In agrarian societies, connected to the land and the seasons, flower crowns had great symbolic significance. Worn for ritualistic and useful reasons, they might illustrate status and achievement (see Olympic olive wreaths). Full of significance, flower headdresses were woven into the social and sartorial customs of locations as distant as Russia and Hawaii.

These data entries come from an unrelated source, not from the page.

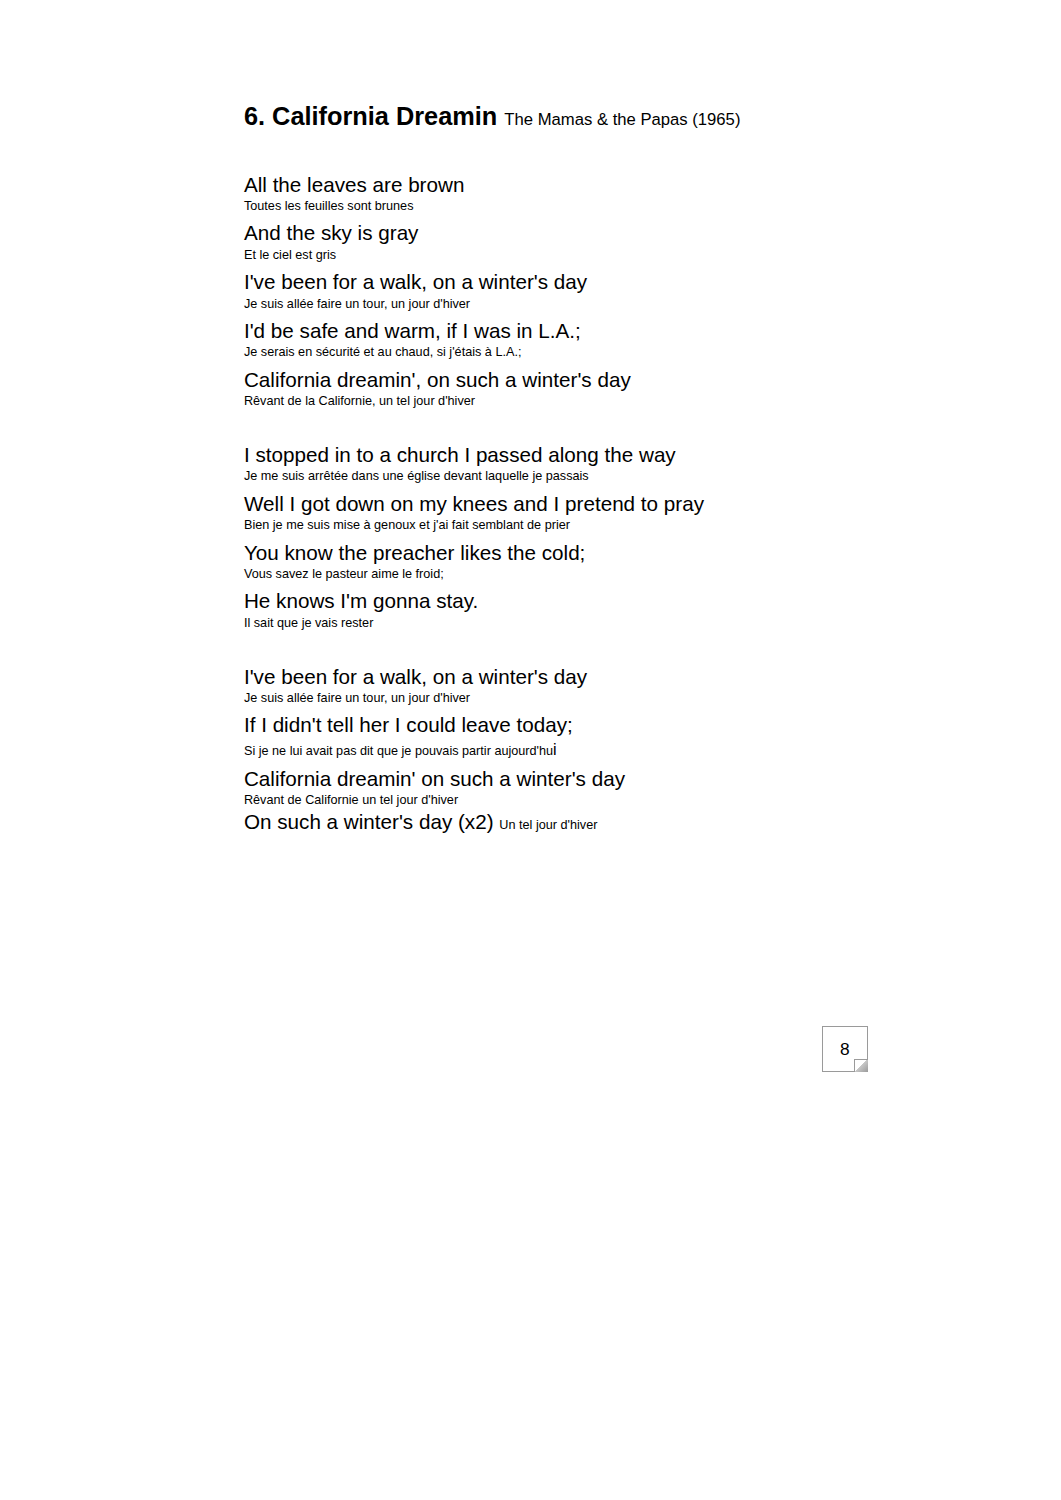6. California Dreamin The Mamas & the Papas (1965)
All the leaves are brown
Toutes les feuilles sont brunes
And the sky is gray
Et le ciel est gris
I've been for a walk, on a winter's day
Je suis allée faire un tour, un jour d'hiver
I'd be safe and warm, if I was in L.A.;
Je serais en sécurité et au chaud, si j'étais à L.A.;
California dreamin', on such a winter's day
Rêvant de la Californie, un tel jour d'hiver
I stopped in to a church I passed along the way
Je me suis arrêtée dans une église devant laquelle je passais
Well I got down on my knees and I pretend to pray
Bien je me suis mise à genoux et j'ai fait semblant de prier
You know the preacher likes the cold;
Vous savez le pasteur aime le froid;
He knows I'm gonna stay.
Il sait que je vais rester
I've been for a walk, on a winter's day
Je suis allée faire un tour, un jour d'hiver
If I didn't tell her I could leave today;
Si je ne lui avait pas dit que je pouvais partir aujourd'hui
California dreamin' on such a winter's day
Rêvant de Californie un tel jour d'hiver
On such a winter's day (x2) Un tel jour d'hiver
8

With increasing industrialization, the flower crown ended up being a romantic sign of the basic "country" life (wished for, in a stylized variation, by Marie Antoinette) and progressively valued for its ornamental value. While bride-to-bes continued the ceremonial customs of flower-wearing, it was the earth-mother hippies who have most affected the Check This Out accessory's existing incarnation. Discovering themselves partying instead of plowing, these flower kids would truss their slept-in hair with wildflowers to represent their connection to nature.
In still more current years, the flowers have actually even taken a subversive turn on the runways, with Rodarte designers Kate and check my blog Laura Mulleavy adorning models with burnished coronets and cast-metal petals-- and click site letting loose a fresh wave of flower mania amongst the style flock in the procedure. In honor of the summer solstice, a motivating look back at flower crowns throughout history.
In agrarian societies, connected to the land and the seasons, flower crowns had great symbolic significance. With increasing industrialization, the flower crown became a romantic indication of the simple "nation" life (longed for, in a stylized variation, by Marie Antoinette) and increasingly appreciated for its ornamental value. Discovering themselves partying rather than plowing, these flower kids would truss their slept-in hair with wildflowers to represent their connection to nature.